As I see it, while, India is trying to imitate the chinese model, I would like to point out that while all these make interesting reading, what’s generally overlooked in discussions about china is the enormous pollution that I noticed in China during my recent visit. Some alarming data:
- State estimates suggest that china’s pollution is 12 times the world average.
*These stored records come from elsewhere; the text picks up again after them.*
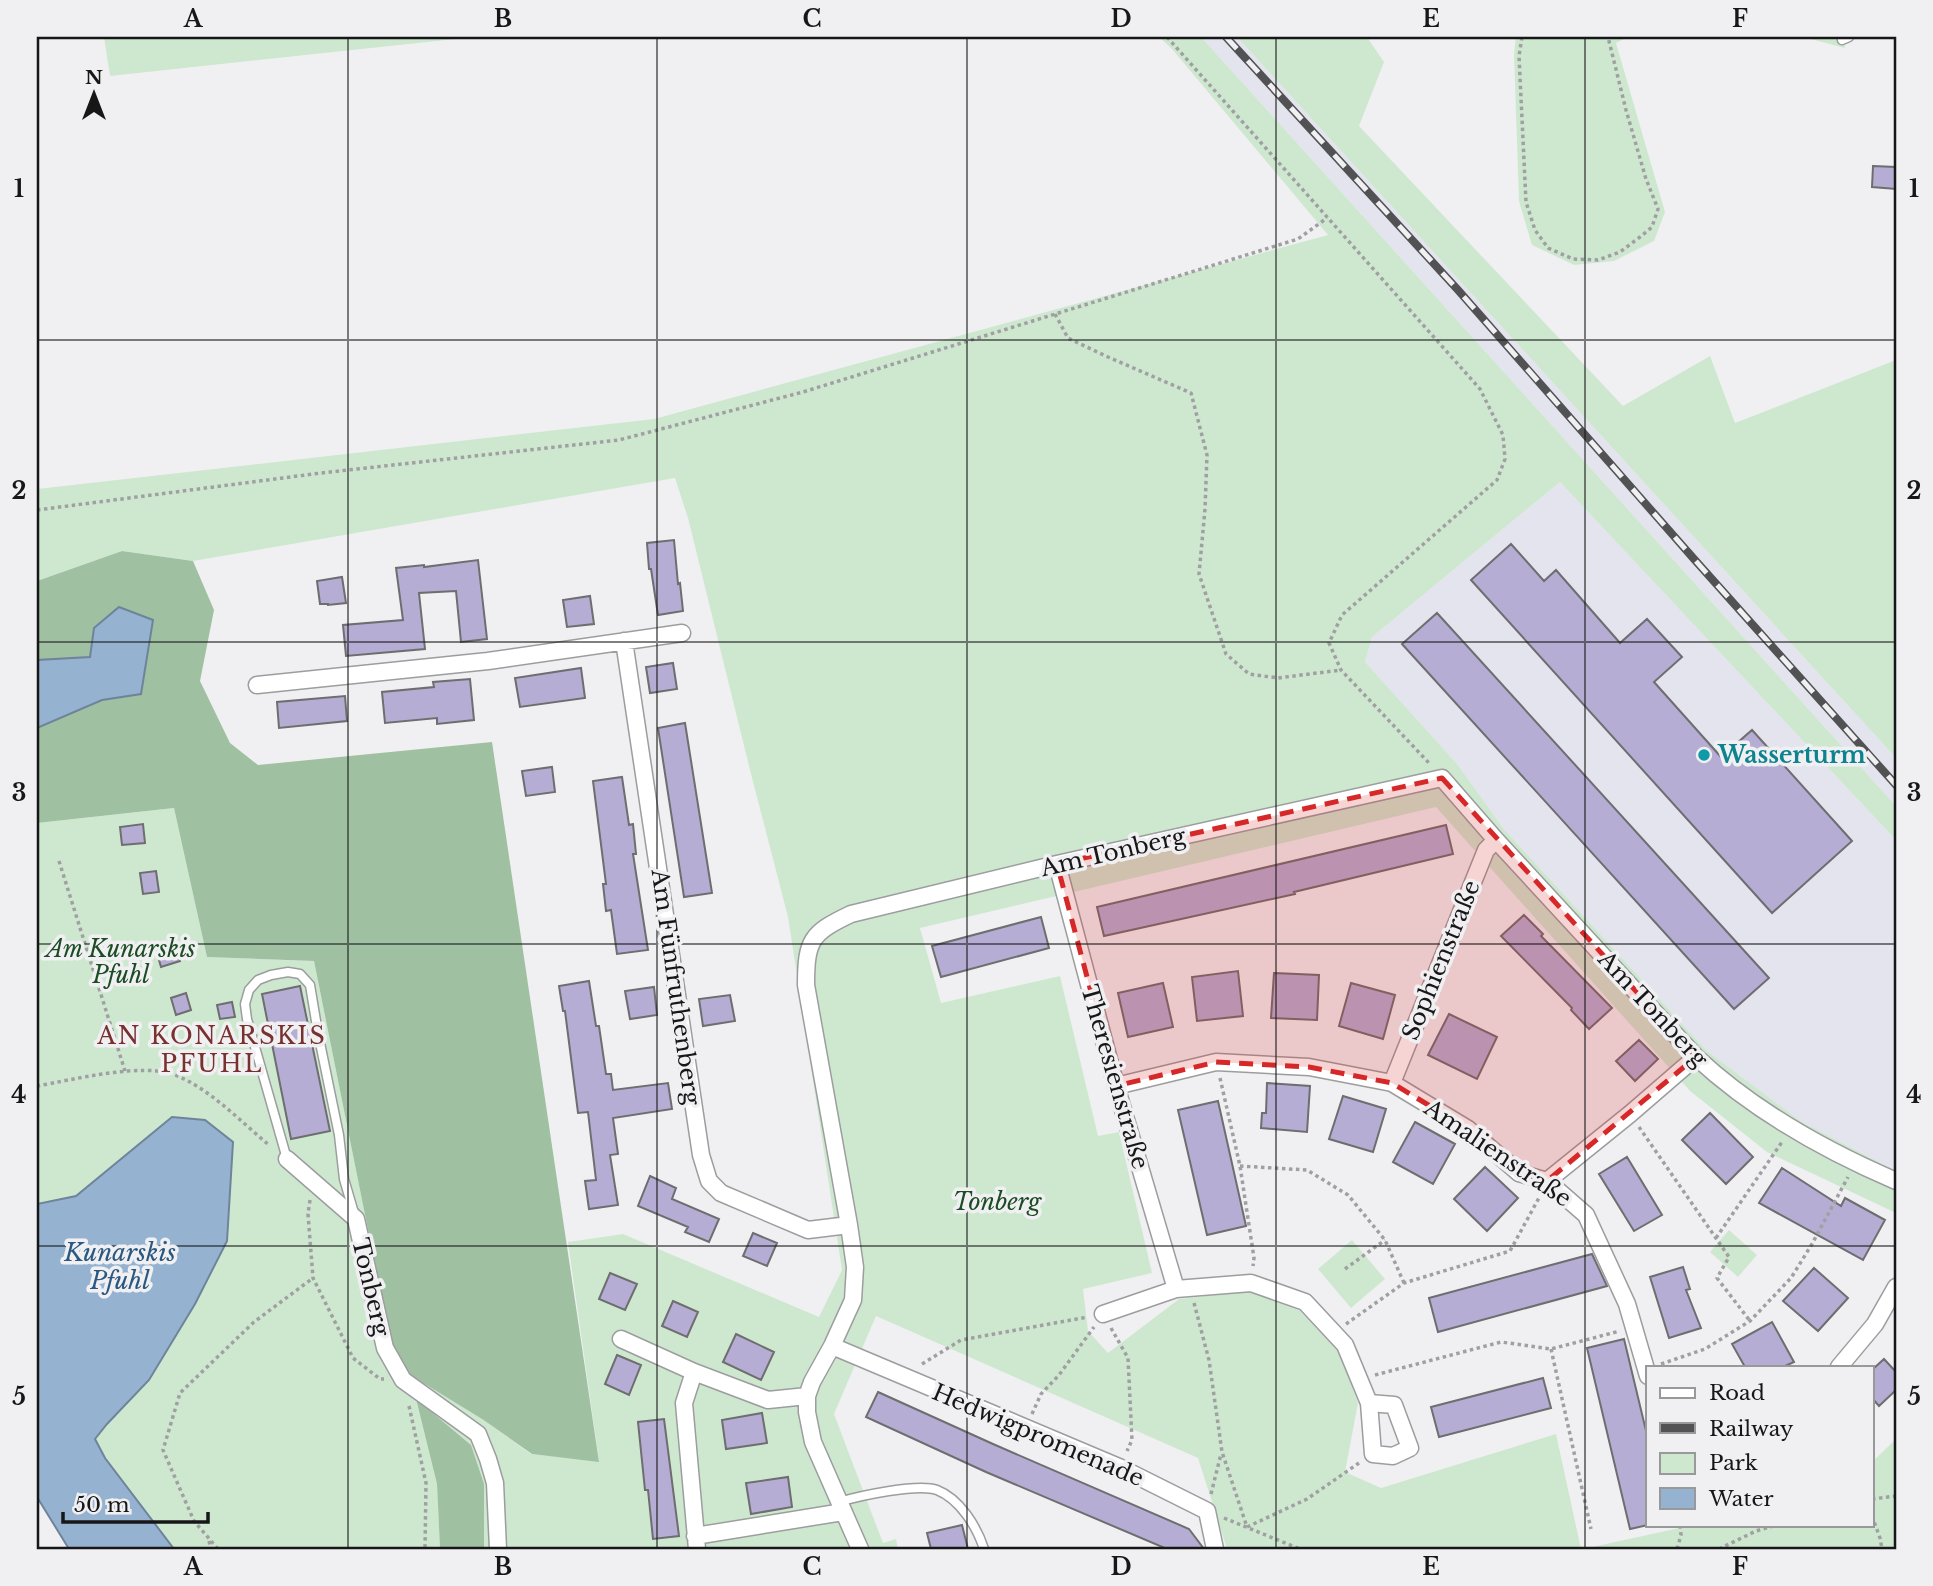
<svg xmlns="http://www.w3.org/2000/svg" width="1933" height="1586" font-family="'Libre Baskerville',serif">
<rect width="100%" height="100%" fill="#f0f0f2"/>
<path fill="#e3e4ed" d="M1201 37H1237L1896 758V806Z
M1560 482 1896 840V1171L1802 1122 1707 1051 1503 828 1458 765 1365 662 1372 637Z"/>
<path fill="#cee8d0" d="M104 37H474L110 76Z
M1159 37H1201L1896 806V840L1560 482 1372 637 1365 662 1458 765 1503 828 1707 1051 1802 1122 1896 1171V1213L1767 1152 1690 1091 1436 807 920 928 941 1003 1060 976 1098 1136 1119 1132 1152 1273 1083 1289 1088 1331 1108 1353 1179 1299 1251 1291 1300 1311 1339 1352 1358 1403 1345 1472 1381 1488 1556 1434 1581 1549H1227L1198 1458 876 1316 834 1414 883 1543 896 1539 898 1549H484L483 1524 471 1445 416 1400 437 1484 440 1549H174L105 1458 95 1439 107 1424 149 1380 195 1304 227 1241 233 1142 172 1117 76 1196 37 1204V823L174 808 207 957 314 961 392 1349 482 1419 531 1454 599 1461 568 1242 623 1234 819 1317 842 1270 788 917 750 770 688 518 675 478 193 561 122 551 37 581V489L654 419 1328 235 1172 49Z
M1237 37H1367L1384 62 1359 126 1623 406 1710 356 1735 423 1896 360V758Z
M1516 37H1628L1616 43 1665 212 1654 241 1614 261 1574 265 1532 245 1519 201 1514 54Z
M1803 37H1844L1845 48Z
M1729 1230 1757 1255 1738 1277 1710 1252Z
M1352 1240 1385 1279 1351 1308 1318 1269Z
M1896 1439V1549H1583L1693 1525H1872V1462Z"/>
<path fill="#a0c0a2" d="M122 551 193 561 214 610 200 681 230 743 258 765 492 742 599 1462 532 1454 482 1419 412 1376 392 1349 314 961 207 957 174 808 37 823V728L102 700 141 694 94 628 90 657 37 660V581Z
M416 1399 471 1445 484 1484V1549H440L437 1484Z"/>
<path fill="#95b3d1" stroke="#6f849a" stroke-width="2" d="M119 607 153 620 141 694 102 700 37 728V660L90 657 94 628Z
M172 1117 205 1120 233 1142 227 1241 195 1304 149 1380 107 1424 95 1439 105 1458 174 1549H69L37 1497V1204L76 1196Z"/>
<path fill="#b5add3" stroke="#6e6d6f" stroke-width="2" d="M1873 166 1896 167V189L1872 187Z
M674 540 678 584 680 583 683 611 658 615 651 569H649L647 543Z
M1511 544 1544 581 1556 570 1620 643 1647 619 1682 657 1654 682 1721 757 1752 730 1852 841 1772 913 1471 580Z
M478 560 487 639 461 642 456 591 419 593 425 649 346 656 343 625 403 620 396 568 424 565V567Z
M342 577 346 603 328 605V604H320L317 581Z
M590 596 594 624 567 627 563 600Z
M1437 613 1769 978 1734 1009 1402 644Z
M673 663 677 689 650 693 646 667Z
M581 668 585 698 520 707 515 678Z
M470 679 474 720 437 724V718L385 723 382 692 434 687 433 682Z
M345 696 347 721 279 728 277 702Z
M685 723 712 893 684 897 658 728Z
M552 767 555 792 526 796 522 771Z
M622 777 629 825 633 824 636 854H633L648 950 617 954 611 910 606 911 603 884H606L593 781Z
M143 824 145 843 122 845 120 827Z
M1446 825 1453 854 1294 892 1295 894 1104 936 1097 907Z
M156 871 159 892 143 894 140 873Z
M1524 915 1543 934 1541 936 1612 1008 1589 1029 1571 1010 1572 1008 1501 936Z
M1041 917 1049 948 941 977 932 946Z
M174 941 180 961 161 967 155 946Z
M1238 971 1243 1016 1197 1021 1192 977Z
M1274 973 1319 975 1317 1020 1271 1018Z
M589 981 596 1026H599L606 1074H611L613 1090 668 1083 672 1109 613 1118 618 1154 610 1155 618 1205 589 1209 585 1181 596 1180 588 1112 578 1113 565 1011H563L559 986Z
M1163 983 1173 1027 1128 1037 1118 993Z
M1351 983 1395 995 1383 1039 1339 1026Z
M300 986 330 1131 291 1139 262 994Z
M654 987 657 1015 630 1019 625 991Z
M186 993 191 1010 176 1015 171 998Z
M730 995 735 1021 703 1026 699 999Z
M232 1002 235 1017 220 1019 217 1005Z
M1449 1014 1497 1037 1477 1079 1428 1055Z
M1639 1040 1658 1059 1635 1081 1616 1061Z
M1267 1083 1310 1086 1307 1132 1261 1128 1262 1113H1266Z
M1343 1096 1386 1109 1373 1152 1329 1139Z
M1218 1101 1246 1226 1207 1235 1178 1110Z
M1710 1113 1753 1157 1726 1184 1682 1140Z
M1415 1122 1455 1144 1433 1184 1393 1162Z
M1627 1157 1662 1215 1634 1231 1599 1174Z
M1485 1167 1518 1198 1487 1231 1454 1199Z
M1782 1168 1841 1206 1845 1198 1885 1220 1863 1260 1759 1203Z
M650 1176 676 1188 672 1199 719 1219 709 1242 685 1232 688 1227 638 1206Z
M753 1233 777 1243 767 1266 743 1256Z
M1592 1254 1607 1286 1438 1332 1429 1298Z
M1683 1267 1690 1289 1686 1290 1701 1328 1669 1338 1650 1277Z
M1814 1268 1848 1298 1818 1331 1783 1301Z
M610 1273 637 1284 625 1310 599 1299Z
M673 1301 698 1312 687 1337 662 1326Z
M1772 1322 1794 1362 1783 1367H1745L1732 1344Z
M736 1334 774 1352 761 1380 723 1362Z
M1624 1339 1648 1439V1525L1630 1529 1587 1348Z
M617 1355 641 1365 629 1395 605 1384Z
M1884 1359 1896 1372V1390L1879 1406 1872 1398V1370Z
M1543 1378 1551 1408 1439 1437 1431 1407Z
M878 1392 993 1444 1189 1529 1204 1549H1167L986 1472 866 1417Z
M762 1413 767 1443 726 1449 722 1420Z
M664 1419 679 1536 653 1539 648 1490H645L638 1422Z
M788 1477 792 1507 751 1514 746 1483Z
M962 1525 968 1549H931L927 1533Z"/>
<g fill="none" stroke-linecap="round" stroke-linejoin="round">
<defs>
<path id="service" d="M1842 40 1849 37
M287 1159 247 1019 245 1004 249 990 258 980 271 975 288 972 300 974 310 985 318 1033 339 1135 344 1179 354 1213
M839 1502C859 1496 918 1483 937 1490 960 1499 977 1527 984 1549"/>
<path id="minor" d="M624 641 701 1155 709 1181 721 1193 808 1230 849 1225
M257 685 488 661 682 633
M1057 864 1116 1086 1176 1289
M1392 1083 1486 850 1496 840
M1116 1086 1216 1062 1309 1067 1392 1083 1468 1129 1519 1173 1547 1181 1586 1215 1627 1304 1648 1376
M287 1159 356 1219 385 1348 403 1380 478 1434 488 1459 495 1483 498 1549
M1547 1181 1630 1114 1696 1057
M1103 1314 1176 1289 1251 1283 1305 1302 1345 1345 1369 1403 1373 1454 1393 1456 1410 1448 1394 1405 1369 1403
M621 1339 694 1372 768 1400 807 1396
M832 1346 1119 1467 1207 1511 1215 1549
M1839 1367 1875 1324 1896 1287
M694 1372 684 1403 697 1549
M695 1536 843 1512
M860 1549 813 1442 807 1412V1396L812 1382 832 1346 853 1300 855 1267 849 1225 806 985C806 940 811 933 851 914L1057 864 1442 778 1496 840 1696 1057C1752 1109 1826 1151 1896 1181"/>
</defs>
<use href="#service" stroke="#9c9d9e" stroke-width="11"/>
<use href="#minor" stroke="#9c9d9e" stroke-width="19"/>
<path stroke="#a0a0a2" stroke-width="3.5" stroke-dasharray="3.5 3.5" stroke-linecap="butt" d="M1167 37 1480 389 1503 435 1505 459 1497 480 1342 615 1329 643 1341 670 1429 763
M1522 37 1519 56 1526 202 1535 230 1548 248 1573 259 1598 260 1620 252 1640 237 1652 227 1658 209 1646 179 1626 110 1608 37
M1055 314 1068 338 1108 357 1191 393 1207 455 1205 509 1199 574 1226 654 1249 674 1278 678 1341 670
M37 510 321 473 619 440 803 392 1298 239 1327 218
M59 861 125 1071
M1220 1078 1240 1166 1254 1258 1253 1266
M37 1086C72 1080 142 1062 175 1075 209 1088 240 1121 269 1145
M1639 1127 1729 1257 1717 1278 1750 1321
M1240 1166 1307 1170 1348 1195 1385 1240 1404 1283
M310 1200 308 1214 313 1278 353 1358 380 1379H384
M1716 1238 1782 1142
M1345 1269 1385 1240
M1194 1303 1209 1360 1222 1452 1247 1527 1307 1499 1359 1463
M1346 1324 1404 1283 1510 1251 1540 1196
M1111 1328 1128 1358 1132 1440 1127 1451
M1551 1349 1591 1529
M922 1364 961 1340 1088 1317
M1661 1364 1705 1349 1750 1321 1791 1278 1812 1244 1848 1177
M1375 1375 1501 1342 1551 1349 1620 1331
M409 1406 426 1483 425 1549
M1032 1414 1041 1394 1059 1375 1094 1327
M1211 1494 1221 1454
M1872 1499 1896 1496
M1872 1516 1880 1538 1882 1549
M1224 1518 1300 1549
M209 1541 211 1549
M218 1549 194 1521 163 1450 180 1393 254 1322 313 1278
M1677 1549 1681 1535 1680 1525
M1719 1549 1756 1531 1777 1525"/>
<use href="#service" stroke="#fff" stroke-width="8"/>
<use href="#minor" stroke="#fff" stroke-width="16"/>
<defs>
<path id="rail" d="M1226 37 1458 290 1694 559 1896 785"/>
</defs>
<use href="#rail" stroke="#525254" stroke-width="8"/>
<use href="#rail" stroke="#f0f0f2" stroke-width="5" stroke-dasharray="16" stroke-linecap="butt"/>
</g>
<path fill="#d62828" fill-opacity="0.2" stroke="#d62828" stroke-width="5" stroke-dasharray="14 9" stroke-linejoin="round" d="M1442 778 1696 1057 1547 1181 1519 1173 1468 1129 1392 1083 1309 1067 1216 1062 1116 1086 1057 864Z"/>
<path fill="none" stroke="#171718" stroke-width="2" stroke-opacity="0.55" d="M348 37V1549M657 37V1549M967 37V1549M1276 37V1549M1585 37V1549M37 340H1896M37 642H1896M37 944H1896M37 1246H1896"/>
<circle fill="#0f9aa8" stroke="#f0f0f2" stroke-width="2.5" cx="1704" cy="755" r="7"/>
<g text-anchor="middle" stroke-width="7" stroke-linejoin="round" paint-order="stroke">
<g font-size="23" font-weight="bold" fill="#0d838f" stroke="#f0f0f2" text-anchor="start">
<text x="1718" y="763">Wasserturm</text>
</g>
<g font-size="23" fill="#171718" stroke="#f0f0f2">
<text transform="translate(1113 852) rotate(-13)" y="8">Am Tonberg</text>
<text transform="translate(1441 960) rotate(-68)" y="8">Sophienstraße</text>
<text transform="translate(676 987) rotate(82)" y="8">Am Fünfruthenberg</text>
<text transform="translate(1653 1009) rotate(47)" y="8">Am Tonberg</text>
<text transform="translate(1115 1077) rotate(74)" y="8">Theresienstraße</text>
<text transform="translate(1498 1153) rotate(34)" y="8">Amalienstraße</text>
<text transform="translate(371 1287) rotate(77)" y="8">Tonberg</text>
<text transform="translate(1038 1435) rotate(23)" y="8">Hedwigpromenade</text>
</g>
<g font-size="23" font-style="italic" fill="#1c4c24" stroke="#f0f0f2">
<text x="121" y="957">Am Kunarskis<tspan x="121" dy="26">Pfuhl</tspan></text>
<text x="997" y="1210">Tonberg</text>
</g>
<g font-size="24" letter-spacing="2" fill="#78312f" stroke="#f0f0f2">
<text x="212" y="1044">AN KONARSKIS<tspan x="212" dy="28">PFUHL</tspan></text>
</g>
<g font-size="24" font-style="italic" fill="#2b5881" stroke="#f0f0f2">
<text x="120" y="1261">Kunarskis<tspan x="120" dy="28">Pfuhl</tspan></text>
</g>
</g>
<rect width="1933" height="1586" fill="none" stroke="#f0f0f2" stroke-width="77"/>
<rect x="1646" y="1366" width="228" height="161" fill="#f0f0f2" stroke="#99999b" stroke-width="2"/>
<rect x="1660" y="1388" width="35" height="10" fill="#ffffff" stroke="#99999b" stroke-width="2"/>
<text x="1709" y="1400" font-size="21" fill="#171718">Road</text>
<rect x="1660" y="1423" width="35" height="10" fill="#525254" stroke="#99999b" stroke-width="2"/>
<text x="1709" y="1436" font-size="21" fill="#171718">Railway</text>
<rect x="1660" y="1453" width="35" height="21" fill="#cee8d0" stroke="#99999b" stroke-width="2"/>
<text x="1709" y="1470" font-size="21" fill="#171718">Park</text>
<rect x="1660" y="1488" width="35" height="21" fill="#95b3d1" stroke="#99999b" stroke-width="2"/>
<text x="1709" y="1506" font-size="21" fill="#171718">Water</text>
<g transform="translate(94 94)" stroke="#f0f0f2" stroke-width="5" paint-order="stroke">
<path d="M0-5L12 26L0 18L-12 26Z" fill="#171718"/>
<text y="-10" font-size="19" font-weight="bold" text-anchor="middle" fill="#171718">N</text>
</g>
<path d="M63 1512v10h145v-10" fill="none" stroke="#171718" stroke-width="3.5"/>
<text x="74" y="1512" font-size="21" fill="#171718" stroke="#f0f0f2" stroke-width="5" paint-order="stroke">50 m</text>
<rect x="38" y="38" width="1857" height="1510" fill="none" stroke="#171718" stroke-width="2.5"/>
<g font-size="23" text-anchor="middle" font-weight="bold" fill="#171718">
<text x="193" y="27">A</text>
<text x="503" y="27">B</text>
<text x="812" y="27">C</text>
<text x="1121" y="27">D</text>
<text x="1431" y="27">E</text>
<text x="1740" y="27">F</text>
<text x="19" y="197">1</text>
<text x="1914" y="197">1</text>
<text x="19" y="499">2</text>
<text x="1914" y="499">2</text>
<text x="19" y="801">3</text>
<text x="1914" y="801">3</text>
<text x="19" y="1103">4</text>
<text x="1914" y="1103">4</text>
<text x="19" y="1405">5</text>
<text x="1914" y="1405">5</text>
<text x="193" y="1575">A</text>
<text x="503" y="1575">B</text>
<text x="812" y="1575">C</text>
<text x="1121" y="1575">D</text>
<text x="1431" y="1575">E</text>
<text x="1740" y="1575">F</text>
</g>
</svg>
- The sulphur dioxide emission is 22.5 million tones as against 12 million tonne carrying capacity
- Two-Fifths of the seven major river basins are polluted
- Ninety percent of rivers passing through cities are fully polluted
- Three hundred million residents have no access to purified water
- One-Third of chinese territory suffers from acid rain
- Two-thirds of the population suffer from poor air quality
- Inestimable number of potential cancer patients(mostly young) in the country
In fact Morgan Stanley’s best china watcher Andy Xie writes that china’s environment catastrophe is poorly understood. He points out that if the relocated factries had to subscribe to the same environmental standards as in the OECD countries, goods made in china may not be that cheap and adds that the lesser costs for pollution have been important than cheap labour in the deflationary pressure from china. Cleary India would have to chart its own balanced model of growth rather than blindly imitating the chinese growth formula.